O levantamento aponta, ainda, que 50% da população é favorável à redução da jornada de trabalho com a consequente redução dos salários - alternativa para que as empresas evitem demitir e enfrentem a crise internacional.

“A pesquisa mostra que metade da população está disposta a ajudar as empresas com algum nível de sacrifício pessoal”, disse o diretor do instituto Sensus, Ricardo Guedes.

O presidente da CNT (Confederação Nacional dos Transportes), Clésio Andrade, avalia que o presidente Lula se tornou a “âncora da esperança’’ para os brasileiros - que acreditam no seu discurso e na possibilidade de reação do país frente à crise. Por esse motivo, a maioria dos entrevistados aposta que redução na jornada de trabalho pode ser uma solução para a crise.

“O povo acredita tanto nele (Lula) que acha que a expectativa é boa”, afirmou. Andrade disse acreditar, porém, que os índices de popularidade de Lula vão cair com o esperado agravamento da crise internacional. “Se a expectativa positiva não se consolidar, isso (popularidade do governo) muda mesmo. As pessoas sabem que está havendo queda nos empregos”, afirmou Andrade.

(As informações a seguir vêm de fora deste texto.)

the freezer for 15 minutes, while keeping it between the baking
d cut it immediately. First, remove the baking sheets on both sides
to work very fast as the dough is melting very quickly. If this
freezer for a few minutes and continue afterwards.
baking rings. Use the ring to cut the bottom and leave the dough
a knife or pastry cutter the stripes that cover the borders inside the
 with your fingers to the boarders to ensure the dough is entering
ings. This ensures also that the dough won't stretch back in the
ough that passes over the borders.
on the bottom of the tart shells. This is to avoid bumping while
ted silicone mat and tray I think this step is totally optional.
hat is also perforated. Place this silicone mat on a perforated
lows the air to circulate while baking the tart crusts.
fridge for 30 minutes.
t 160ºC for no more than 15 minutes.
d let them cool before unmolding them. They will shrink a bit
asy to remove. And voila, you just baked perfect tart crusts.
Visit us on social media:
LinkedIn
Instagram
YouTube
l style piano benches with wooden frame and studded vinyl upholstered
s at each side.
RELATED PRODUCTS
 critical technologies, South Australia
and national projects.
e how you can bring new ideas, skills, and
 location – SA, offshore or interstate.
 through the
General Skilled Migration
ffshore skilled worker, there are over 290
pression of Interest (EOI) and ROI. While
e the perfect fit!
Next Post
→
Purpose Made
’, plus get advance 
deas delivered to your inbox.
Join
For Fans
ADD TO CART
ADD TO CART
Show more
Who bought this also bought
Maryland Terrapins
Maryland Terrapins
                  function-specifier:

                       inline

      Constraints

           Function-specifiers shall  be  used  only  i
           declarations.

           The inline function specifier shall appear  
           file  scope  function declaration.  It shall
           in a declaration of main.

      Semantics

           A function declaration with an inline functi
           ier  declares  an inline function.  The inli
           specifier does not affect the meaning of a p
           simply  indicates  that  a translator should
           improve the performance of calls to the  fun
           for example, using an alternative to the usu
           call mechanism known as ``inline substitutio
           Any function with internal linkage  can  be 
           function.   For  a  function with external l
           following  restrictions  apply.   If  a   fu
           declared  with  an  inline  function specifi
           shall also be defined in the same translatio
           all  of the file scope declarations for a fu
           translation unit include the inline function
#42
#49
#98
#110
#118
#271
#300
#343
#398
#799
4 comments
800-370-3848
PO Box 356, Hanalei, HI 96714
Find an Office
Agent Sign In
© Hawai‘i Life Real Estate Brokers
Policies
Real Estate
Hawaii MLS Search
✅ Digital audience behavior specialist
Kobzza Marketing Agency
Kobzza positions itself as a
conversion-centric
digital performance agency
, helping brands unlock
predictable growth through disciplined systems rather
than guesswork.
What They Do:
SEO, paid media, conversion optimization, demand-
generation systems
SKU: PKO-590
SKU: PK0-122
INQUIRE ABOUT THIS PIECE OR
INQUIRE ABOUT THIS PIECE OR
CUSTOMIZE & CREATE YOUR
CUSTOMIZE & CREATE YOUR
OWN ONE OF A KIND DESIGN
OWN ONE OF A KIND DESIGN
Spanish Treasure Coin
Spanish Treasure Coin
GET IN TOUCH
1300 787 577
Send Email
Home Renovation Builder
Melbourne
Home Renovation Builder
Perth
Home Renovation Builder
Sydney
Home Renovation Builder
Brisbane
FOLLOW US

Entre os entrevistados, 38,9% se mostraram contrários à redução de jornada de trabalho como medida para conter a crise. Quanto ao receio de perder os empregos, 42,7% se mostraram preocupados com essa possibilidade, enquanto 43,8% afirmaram não ter medo de perder sua atividade econômica caso a crise se agrave no país.

A pesquisa mostra que a expectativa da população para o aumento do número de empregos nos próximos meses é positiva. No total, 51,1% dos entrevistados avaliam que o número de empregos vai subir, 21,7% acreditam que ficará estável e outros 20,3% avaliam que vai piorar. O otimismo subiu em relação a dezembro de 2008, quando 47,3% dos brasileiros acreditava que o nível de empregos melhoraria nos próximos seis meses.

“Isso mostra a esperança das pessoas de que a crise é passageira”, disse Andrade.

Não sabem da crise

A CNT/Sensus indica que 56,5% dos brasileiros conhece ou ficou sabendo da crise econômica internacional, enquanto 39,9% dos entrevistados não ouviram falar da crise. Outros 3,8% não quiseram responder.